Satu lagi, Ice mudah merasa cemburu. Tapi kalau berusaha disembunyikan, akan lebih terlihat kenampakan cemburunya. Dan membuatnya cemburu menjadi salah satu kejahilan yang biasa Blaze maupun Gempa kerjakan. Karena menurut mereka, itu menggemaskan.

Yah, walaupun pada akhirnya mereka mendapat 'hukuman'.

“Gempa.“

Gempa menoleh. Rupanya Halilintar baru kembali dari lantai bawah. Ia membawa sebuah baki yang di atasnya diletakkan semangkuk bubur hangat dan segelas susu.

Pintu kamar yang sudah di tutup rapat pun ditinggalkan oleh Halilintar menuju Gempa yang masih duduk di sofanya.

Gempa mengulas senyum. Kedua kakinya diturunkan dari atas sofa.

Oh? Apa yang kamu bawa? Kamu mau sarapan di kamar?“ tanya Gempa sedikit mendongakkan kepalanya untuk melihat ada apa di atas baki tersebut.

Halilintar menggeleng, lalu meletakkan baki itu di atas meja.

“Bukan, ini untukmu. Aku sempat pergi ke dapur. Kata Solar, bubur hangat dan susu cocok untuk makan pagimu. Kamu baru bisa makan makanan rumah siang harinya,“ jawab Halilintar sembari duduk di sofa di belakangnya, di samping sofa Gempa.

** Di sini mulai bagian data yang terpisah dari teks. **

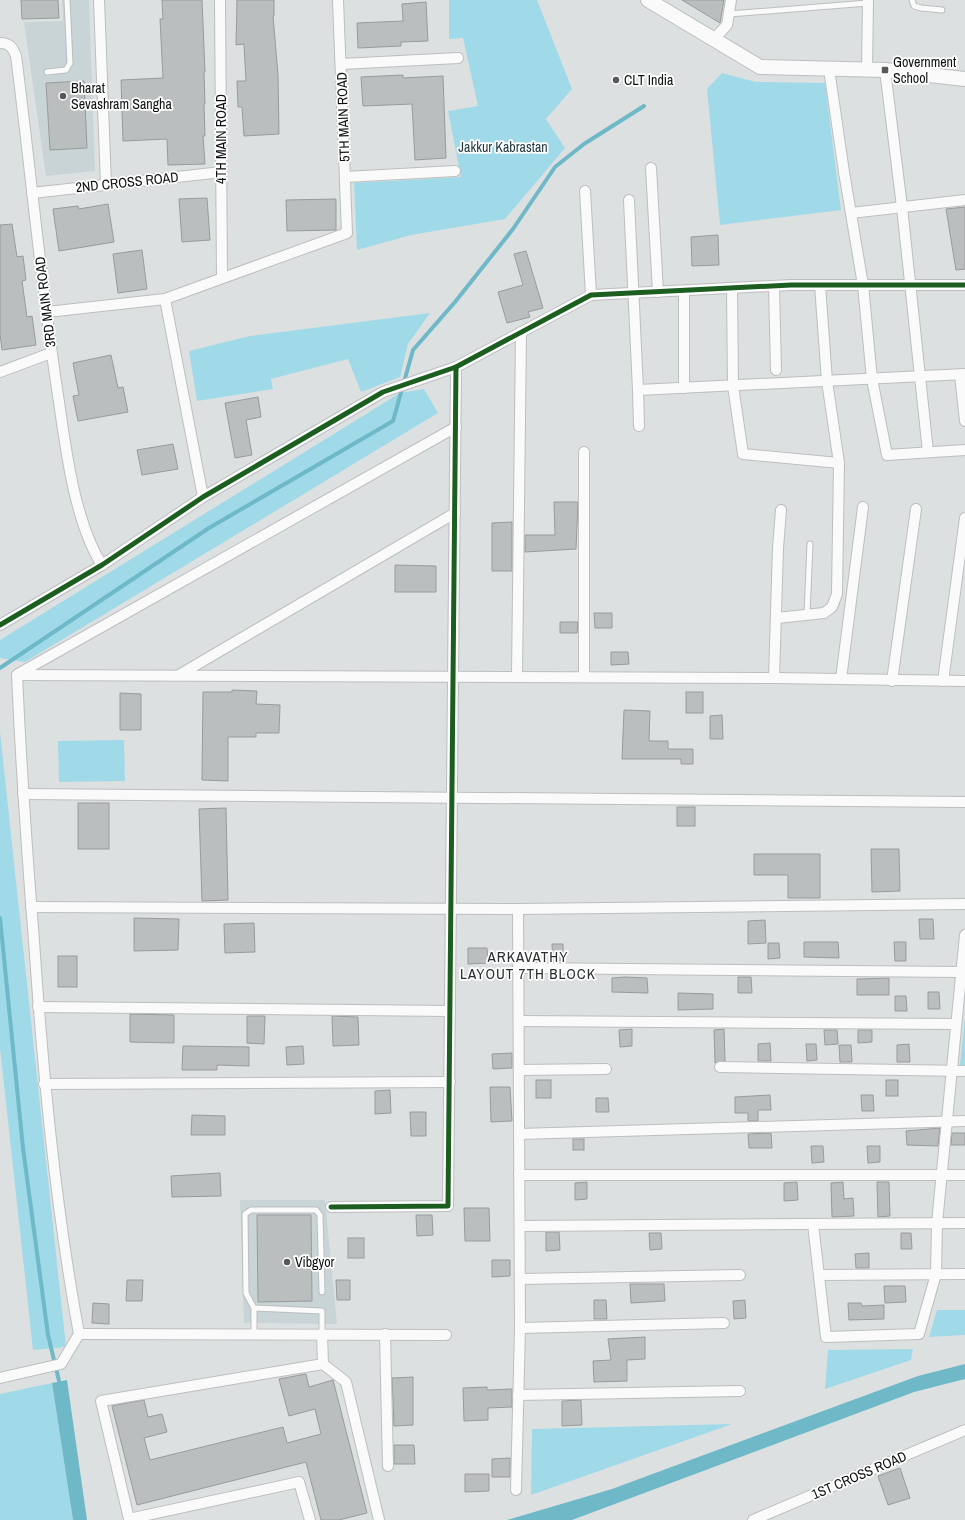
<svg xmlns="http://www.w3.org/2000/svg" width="965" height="1520" font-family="'Archivo Narrow',sans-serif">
<rect width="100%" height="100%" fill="#dde0e1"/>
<g fill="#c9d4d6">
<polygon points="62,0 89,0 95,171 46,176 24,22 63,21"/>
<polygon points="240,1200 325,1200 337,1324 244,1323"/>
</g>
<g fill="#a0dae8">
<polygon points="449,0 537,0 572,89 546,119 565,148 505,219 411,235 357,250 354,183 461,177 448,111 478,106 463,38 449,39"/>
<polygon points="722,73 756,82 825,83 841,210 720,225 707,89"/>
<polygon points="430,313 408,344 400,377 361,392 348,359 271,379 273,389 197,401 189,351 250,336"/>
<polygon points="424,389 438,413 25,662 0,658 0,640 400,393"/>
<polygon points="0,732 66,1347 33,1350 0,1048"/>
<polygon points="124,740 125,781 59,782 58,741"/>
<polygon points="965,1017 965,1065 960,1065"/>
<polygon points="937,1310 965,1310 965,1335 929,1337"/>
<polygon points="913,1349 911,1360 825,1389 828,1350"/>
<polygon points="52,1383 73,1520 0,1520 0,1394"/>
<polygon points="732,1424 531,1495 532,1429"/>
</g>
<g fill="#6eb8c8">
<polygon points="965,1364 965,1379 914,1392 572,1520 507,1520 612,1489 918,1376"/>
<polygon points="67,1380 87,1520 73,1520 52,1383"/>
</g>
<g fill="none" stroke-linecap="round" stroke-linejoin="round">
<g stroke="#6eb8c8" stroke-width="4">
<polyline points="0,668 209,528 393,421 413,350 455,302 513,229 555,167 584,144 644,106"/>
<polyline points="0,918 23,1148 48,1335 60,1385"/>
</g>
</g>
<g fill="#bbbebf" stroke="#989b9b">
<polygon points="21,0 58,0 59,18 22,19"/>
<polygon points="162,0 202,0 205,72 204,72 205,104 204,104 205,136 203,136 205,164 168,165 167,139 123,141 121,80 163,78 160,19 163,19"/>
<polygon points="237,0 274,0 274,16 273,16 278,75 279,134 244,136 242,107 238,107 237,81 246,81 244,44 236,45"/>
<polygon points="682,0 724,0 720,23"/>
<polygon points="426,2 428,41 401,42 401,46 358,48 357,23 403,21 402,4"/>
<polygon points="403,75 403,78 443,76 446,158 415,160 412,104 363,106 361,77"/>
<polygon points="84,81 87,148 50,150 46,83"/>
<polygon points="207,198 210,240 182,242 179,199"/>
<polygon points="336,199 336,230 287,231 286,200"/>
<polygon points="108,204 114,242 59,251 53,209 78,206 79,209"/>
<polygon points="965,207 965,269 956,270 946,209"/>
<polygon points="12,224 17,257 23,256 26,280 22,281 27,317 32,316 36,345 2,350 0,334 0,225"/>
<polygon points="718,235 719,265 692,266 691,237"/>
<polygon points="142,250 147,289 118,293 113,254"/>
<polygon points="526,251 543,308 528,312 530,317 507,323 498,292 523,285 514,254"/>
<polygon points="111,355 118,388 123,387 128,412 78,421 73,396 79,395 73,363"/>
<polygon points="258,397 261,417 246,420 252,455 235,458 225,403"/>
<polygon points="173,444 178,469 142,475 137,450"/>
<polygon points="554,502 578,502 576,549 525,552 525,535 555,535"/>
<polygon points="512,522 512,571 492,571 492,523"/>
<polygon points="395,565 436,566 436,592 395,592"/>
<polygon points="594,613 612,613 612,628 595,628"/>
<polygon points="560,622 578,622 577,633 560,633"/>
<polygon points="611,652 628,652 629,664 611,665"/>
<polygon points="232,690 257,691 256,704 280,705 279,733 256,733 256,737 228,737 228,781 202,780 203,692 232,692"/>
<rect x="686" y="692" width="17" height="21"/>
<polygon points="120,693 141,694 141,730 120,730"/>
<polygon points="624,710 650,711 649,741 668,741 668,749 693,749 693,764 681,764 681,759 622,759"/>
<polygon points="722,715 723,739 710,739 710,716"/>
<rect x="78" y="803" width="31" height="46"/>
<rect x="677" y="807" width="18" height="19"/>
<polygon points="226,808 228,900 202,901 199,809"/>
<polygon points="871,849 899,849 900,891 872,892"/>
<polygon points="754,854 820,854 820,898 788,898 788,875 754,875"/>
<polygon points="134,918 179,919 178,950 134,951"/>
<polygon points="919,919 933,919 934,939 920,939"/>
<polygon points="765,920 766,943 748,944 748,921"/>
<polygon points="254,923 255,952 225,953 224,924"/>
<polygon points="804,942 838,942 839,958 804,957"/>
<polygon points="894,942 906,942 906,961 895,961"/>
<polygon points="768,943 779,943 780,958 768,959"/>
<polygon points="552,944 563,944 563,960 553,961"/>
<polygon points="468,948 487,948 488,963 468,964"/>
<rect x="58" y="956" width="19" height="31"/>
<polygon points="625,977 647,978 648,993 612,992 612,978"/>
<polygon points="738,977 751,977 752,993 738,993"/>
<polygon points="889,978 889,995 857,995 857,979"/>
<polygon points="928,992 939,992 940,1009 928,1009"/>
<polygon points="678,993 713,994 713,1009 678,1010"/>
<polygon points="895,996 906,996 907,1011 895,1011"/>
<polygon points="130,1014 174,1015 174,1043 130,1042"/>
<polygon points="247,1016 265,1016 264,1044 247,1043"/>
<polygon points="332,1016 358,1017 359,1045 333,1046"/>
<polygon points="632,1029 632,1046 620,1047 619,1030"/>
<polygon points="724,1029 725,1061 715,1063 714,1030"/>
<polygon points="824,1030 837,1030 838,1044 825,1045"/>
<polygon points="858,1030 872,1030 872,1042 858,1043"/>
<polygon points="770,1043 771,1061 758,1061 758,1044"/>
<polygon points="806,1044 816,1044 817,1060 807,1061"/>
<polygon points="909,1044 910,1062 897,1062 897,1045"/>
<polygon points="839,1045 851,1045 852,1062 840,1062"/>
<polygon points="183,1046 249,1047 249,1066 217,1065 217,1070 182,1070"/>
<polygon points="303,1046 304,1064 287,1065 286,1047"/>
<polygon points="512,1053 512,1068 493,1069 492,1054"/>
<rect x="536" y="1080" width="15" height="18"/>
<rect x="886" y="1080" width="12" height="16"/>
<polygon points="490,1087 510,1087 512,1121 491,1122"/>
<polygon points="390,1090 391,1113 375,1114 375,1091"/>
<polygon points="770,1095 771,1110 758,1110 758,1121 748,1121 748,1113 735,1113 735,1097"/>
<polygon points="861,1095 873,1095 874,1111 862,1111"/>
<polygon points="596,1098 608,1098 609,1112 596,1112"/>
<polygon points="410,1112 426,1112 426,1136 411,1136"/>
<polygon points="192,1115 225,1116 225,1135 191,1135"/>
<polygon points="940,1128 938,1146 907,1145 906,1131"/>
<polygon points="771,1133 772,1148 749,1148 748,1134"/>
<polygon points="952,1133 965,1133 965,1145 951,1145"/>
<rect x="573" y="1139" width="11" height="11"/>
<polygon points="811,1146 823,1146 824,1162 812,1163"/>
<polygon points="867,1146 880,1146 880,1162 868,1163"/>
<polygon points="220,1173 221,1196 172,1197 171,1176"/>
<polygon points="587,1182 587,1199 575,1200 575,1183"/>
<polygon points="797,1182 798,1200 784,1201 784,1183"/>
<polygon points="843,1182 844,1199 853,1198 854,1216 832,1217 831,1183"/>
<polygon points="877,1182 889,1182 890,1216 878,1217"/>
<polygon points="464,1208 489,1208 490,1241 465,1241"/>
<polygon points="257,1215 311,1215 312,1301 258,1302"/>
<polygon points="416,1215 432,1215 433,1235 417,1236"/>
<polygon points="546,1232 559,1232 560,1250 546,1251"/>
<polygon points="649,1233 661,1233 662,1249 650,1250"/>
<polygon points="901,1233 911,1233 912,1249 901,1249"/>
<rect x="348" y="1238" width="16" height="20"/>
<polygon points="869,1253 869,1268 856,1268 855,1254"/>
<polygon points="492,1260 510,1260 510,1276 492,1277"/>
<polygon points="127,1280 143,1280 142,1301 126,1301"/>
<polygon points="336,1280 350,1280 350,1300 337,1300"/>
<polygon points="630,1284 664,1284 665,1301 631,1303"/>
<polygon points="884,1286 905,1286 906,1302 885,1303"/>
<polygon points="594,1300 606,1300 607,1319 594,1319"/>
<polygon points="745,1300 746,1318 734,1319 733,1301"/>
<polygon points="93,1303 109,1304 109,1324 92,1323"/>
<polygon points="848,1303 861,1303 862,1306 884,1305 884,1319 849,1320"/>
<polygon points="645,1337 645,1359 627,1360 627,1381 594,1382 593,1361 611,1360 608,1339"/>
<polygon points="306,1374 309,1387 333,1380 367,1513 339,1520 321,1520 306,1462 137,1505 112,1406 144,1400 148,1417 162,1414 167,1432 144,1438 150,1460 283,1427 287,1443 321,1434 315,1409 289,1416 279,1379"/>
<polygon points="413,1377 413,1425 394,1426 392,1378"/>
<polygon points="487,1387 487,1390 512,1389 512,1407 488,1408 488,1420 464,1421 463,1388"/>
<polygon points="581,1400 582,1425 562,1426 562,1401"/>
<polygon points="394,1445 414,1445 415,1464 394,1464"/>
<polygon points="510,1458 510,1477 492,1477 492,1459"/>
<polygon points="900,1468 910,1498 888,1505 878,1476"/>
<polygon points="465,1474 489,1474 489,1491 465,1492"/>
</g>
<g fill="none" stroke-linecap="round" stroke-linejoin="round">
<defs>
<g id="lane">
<polyline points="912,0 914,6 921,8 942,10"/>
<polyline points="729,14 868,3"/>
<polyline points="47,72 66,70 70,63 67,0"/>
<polyline points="807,614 810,544"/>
<polyline points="254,1308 322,1311 322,1334"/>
<polyline points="254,1334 254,1308 246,1293 245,1214 251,1210 316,1210 320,1215 322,1292"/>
</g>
<g id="street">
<polyline points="99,0 106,185"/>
<polyline points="220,0 222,278"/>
<polyline points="714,39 727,25 731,0"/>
<path d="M 0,43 C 10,43 13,48 16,56 C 31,171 41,287 59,402 C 66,451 75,523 102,565"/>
<polyline points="341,64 458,58"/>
<polyline points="829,69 844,172 863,285 872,379 887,455 965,450"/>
<polyline points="867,70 868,0"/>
<polyline points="885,70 902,207 928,452"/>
<polyline points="651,168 658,292"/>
<polyline points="345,177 455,171"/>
<polyline points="585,191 591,295"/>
<polyline points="32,193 222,172"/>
<polyline points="629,200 638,390 965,374"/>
<polyline points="851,213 965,200"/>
<polyline points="774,286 776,370"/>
<polyline points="732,288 733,386 743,454 839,463"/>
<polyline points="684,291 684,388"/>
<polyline points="165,299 203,497"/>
<polyline points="47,312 165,299 347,233 338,0"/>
<polyline points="0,372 51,353"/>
<polyline points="960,375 965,421"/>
<polyline points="638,390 639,426"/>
<polyline points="777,618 824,613 832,607 837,594 839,463 827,381 820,285"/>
<polyline points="0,625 102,565 203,497 383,392 456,367 591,295 791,285 965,285"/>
<polyline points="18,674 456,427"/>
<polyline points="17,675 774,678 965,681"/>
<polyline points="179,675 455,513"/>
<polyline points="517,677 521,332"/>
<polyline points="584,677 584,452"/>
<polyline points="774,678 778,548 781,510"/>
<polyline points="841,679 863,507"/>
<polyline points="892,681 916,509"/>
<polyline points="943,681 965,518"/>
<polyline points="23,794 965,802"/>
<polyline points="31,907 518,909 965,904"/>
<polyline points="518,968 961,972"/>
<polyline points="38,1007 450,1011"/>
<polyline points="519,1021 956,1024"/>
<polyline points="720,1067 965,1071"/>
<polyline points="519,1070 606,1069"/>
<polyline points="44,1084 450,1082"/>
<polyline points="519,1134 965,1121"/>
<polyline points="519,1175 965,1175"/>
<polyline points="331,1207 448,1206 456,367"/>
<polyline points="813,1224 826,1337 919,1334 936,1274 937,1223 965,935"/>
<polyline points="520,1226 965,1223"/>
<polyline points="819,1275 965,1274"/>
<polyline points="520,1279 740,1275"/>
<polyline points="520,1328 724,1323"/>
<polyline points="79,1334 446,1335"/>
<polyline points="322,1334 323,1364"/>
<polyline points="385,1334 388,1466"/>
<path d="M 0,1378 L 61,1364 L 79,1334 C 55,1204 43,1073 34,941 C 27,853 21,764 17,675"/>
<polyline points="518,1395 740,1391"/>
<polyline points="516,1490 520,1328 518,909"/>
<polyline points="310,1520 299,1482 129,1519 101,1401 323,1364 346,1382 379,1520"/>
<polyline points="753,1520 965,1430"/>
</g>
<polyline id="secondary" points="648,0 760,67 885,70 965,79"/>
</defs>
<use href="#lane" stroke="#bcbebf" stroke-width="7"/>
<use href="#street" stroke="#bcbebf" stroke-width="12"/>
<use href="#secondary" stroke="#bcbebf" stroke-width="16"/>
<use href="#lane" stroke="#fafafa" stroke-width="5"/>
<use href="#street" stroke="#fafafa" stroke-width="10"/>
<use href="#secondary" stroke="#fafafa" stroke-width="14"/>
<defs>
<g id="cycleway">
<polyline points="0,625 102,565 203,497 383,392 456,367 591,295 791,285 965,285"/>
<polyline points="331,1207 448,1206 456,367"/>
</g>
</defs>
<use href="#cycleway" stroke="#fff" stroke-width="8"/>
<use href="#cycleway" stroke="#1b5e20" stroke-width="5"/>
</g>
<g fill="#565859" stroke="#fff" stroke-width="1.5">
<rect x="881" y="66" width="8" height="8" rx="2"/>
<circle cx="616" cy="80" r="4"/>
<circle cx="63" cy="96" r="4"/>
<circle cx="287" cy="1262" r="4"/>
</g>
<g text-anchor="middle" stroke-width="3.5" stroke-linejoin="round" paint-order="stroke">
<g font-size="14" fill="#0d0f10" stroke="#fff" text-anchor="start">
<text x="893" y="67">Government<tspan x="893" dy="16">School</tspan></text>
<text x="624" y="85">CLT India</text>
<text x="71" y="93">Bharat<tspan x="71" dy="16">Sevashram Sangha</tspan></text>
<text x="295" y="1267">Vibgyor</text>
</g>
<g font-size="14" fill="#0d0f10" stroke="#fff">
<text transform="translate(343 117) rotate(-92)" y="5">5TH MAIN ROAD</text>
<text transform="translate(221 139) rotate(-90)" y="5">4TH MAIN ROAD</text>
<text transform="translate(127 182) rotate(-6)" y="5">2ND CROSS ROAD</text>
<text transform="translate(45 302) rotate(-97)" y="5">3RD MAIN ROAD</text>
<text transform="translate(859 1475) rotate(-23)" y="5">1ST CROSS ROAD</text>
</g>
<g font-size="14" fill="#1f363c" stroke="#fff">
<text x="503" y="152">Jakkur Kabrastan</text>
</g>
<g font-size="15" letter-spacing="1" fill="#2a3031" stroke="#fff">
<text x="528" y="962">ARKAVATHY<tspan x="528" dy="17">LAYOUT 7TH BLOCK</tspan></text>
</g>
</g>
</svg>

Oh? Solar memasak, ya? Baguslah kalau begitu. Apa ada blaze juga?“ tanya Gempa sembari mengamati bubur hangat itu.

Halilintar tersentak. Ia gelagapan saat mencoba menjawabnya.

Eum.. a... Blaze tidak ada. Kata Solar, dia belum bangun,“ jawabnya.

“Kenapa?“ tanya Gempa tanpa menolehkan kepalanya.

“Semalam Ice masuk ke kamarnya.“ Halilintar tersenyum canggung.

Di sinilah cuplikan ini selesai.